# Pantera (links NWS - language)



## Ross (Apr 25, 2007)

As some of you may know that I love Pantera but I would like to say how much I love them.The first Pantera song I heard was "I'm Broken" IIRC and loved it so much so that I bought all there albums from Cowboys from Hell to Reinventing The Steel.But there Masterpiece album has to be Vulgar Display Of Power for me this is the Metal album of the 90's.I honestly could not tell you how much I have listened to that album:lol:Every song is brilliant.The opening track is Mouth for war it has a great riff and is a good way to start the album.It finishes with Hollow which I really really like:thumb:I just love every thing about that album Phil's vocals,Dime's amazing guitar playing,Vinnie's drumming,Rex's bass playing.I all so love the way the album sounds.It was such a shame that they broke up because they were such a good band and it was even worse when Dime was shot.I remember hearing it and just going quiet for 5 mins I could not believe it and to this day it hard to believe we really did lose such a good person and very very talented guitar maybe even one of the best ever?The whole VDP album below.


----------



## Stu-pot (Feb 10, 2009)

they are indeed a fine band.

5 minutes alone and floods are personal favs, but pretty much all of their songs are classics.

Dime is missed


----------



## Ross (Apr 25, 2007)

Sure is Dime RIP


----------



## jamest (Apr 8, 2008)

Mouth of War is a personal favourite due to it's Doom connections.

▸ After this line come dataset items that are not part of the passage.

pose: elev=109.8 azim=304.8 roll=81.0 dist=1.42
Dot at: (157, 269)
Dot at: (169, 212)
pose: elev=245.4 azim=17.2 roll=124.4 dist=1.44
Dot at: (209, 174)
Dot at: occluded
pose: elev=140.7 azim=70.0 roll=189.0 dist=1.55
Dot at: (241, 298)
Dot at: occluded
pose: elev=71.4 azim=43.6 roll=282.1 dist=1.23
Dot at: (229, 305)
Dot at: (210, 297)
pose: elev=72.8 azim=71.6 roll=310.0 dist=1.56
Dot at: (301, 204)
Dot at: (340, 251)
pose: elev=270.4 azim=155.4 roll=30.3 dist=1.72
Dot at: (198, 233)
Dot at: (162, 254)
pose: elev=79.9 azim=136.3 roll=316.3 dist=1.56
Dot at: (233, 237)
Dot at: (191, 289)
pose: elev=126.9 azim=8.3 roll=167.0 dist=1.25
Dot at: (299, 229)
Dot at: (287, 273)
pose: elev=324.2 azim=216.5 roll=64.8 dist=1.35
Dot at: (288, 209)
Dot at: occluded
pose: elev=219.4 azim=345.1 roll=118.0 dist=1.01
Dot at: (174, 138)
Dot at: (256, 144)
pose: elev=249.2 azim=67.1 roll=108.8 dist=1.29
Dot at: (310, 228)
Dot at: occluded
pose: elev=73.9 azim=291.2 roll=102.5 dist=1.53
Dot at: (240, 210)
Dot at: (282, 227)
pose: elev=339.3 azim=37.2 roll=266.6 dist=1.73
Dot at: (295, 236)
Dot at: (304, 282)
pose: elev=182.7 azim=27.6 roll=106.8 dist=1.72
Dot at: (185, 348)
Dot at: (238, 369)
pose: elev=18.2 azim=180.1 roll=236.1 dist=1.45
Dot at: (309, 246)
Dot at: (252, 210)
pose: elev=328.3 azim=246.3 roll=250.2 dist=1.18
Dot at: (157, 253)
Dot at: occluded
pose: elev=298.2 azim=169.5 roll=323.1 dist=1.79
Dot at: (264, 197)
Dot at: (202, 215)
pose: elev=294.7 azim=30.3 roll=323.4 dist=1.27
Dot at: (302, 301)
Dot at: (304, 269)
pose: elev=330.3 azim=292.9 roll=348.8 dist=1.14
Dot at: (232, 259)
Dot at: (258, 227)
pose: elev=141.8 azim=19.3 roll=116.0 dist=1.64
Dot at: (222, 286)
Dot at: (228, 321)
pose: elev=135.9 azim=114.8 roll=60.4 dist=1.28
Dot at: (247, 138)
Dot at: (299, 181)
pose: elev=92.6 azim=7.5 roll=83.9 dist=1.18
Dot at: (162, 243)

Pantera are one of the great bands that I really wish I had a chance to see live, but unfortunately I will never get the privilege.


----------



## Frothey (Apr 30, 2007)

Was on Zakk's site when the "we lost a brother tonight" post went on - felt a bit numb.

As much as Pantera were great, it was never going to happen with Phil in the group, Damageplan was the next best thing - arguably could have been so much better.


----------



## MK1Campaign (Mar 27, 2007)

My first ever concert when I was 15 was Pantera.
Awesome band.


----------



## *TAY* (May 17, 2009)

Put a few albums from disc onto pc the other night, Vulgar display being one of them ! :devil:


----------



## Reds (Jan 14, 2009)

Thanks for that Ross. :thumb:

I'd genuinely forgotten how great a band Pantera were. I remember way back when my barrel shaped belly was a six-pack and "F-in Hostile" was a permanent fixture on my minidisc player (anyone remember those?); Always gave me the ability to push out a few more reps.

I can remember hearing about Dimebag's murder and after the initial "WTF?!" moment, I felt a great deal of sadness knowing that I'd never hear that heavy-assed tone and that ability to make great riffs again.


----------



## Ross (Apr 25, 2007)

VDP is one of my favorite albums of all time.


----------



## gregb (Feb 1, 2009)

Never heard of them and what a racket - thats truly awful music !! :doublesho

Obviously using the term Music very loosely :lol::lol::lol::lol:


----------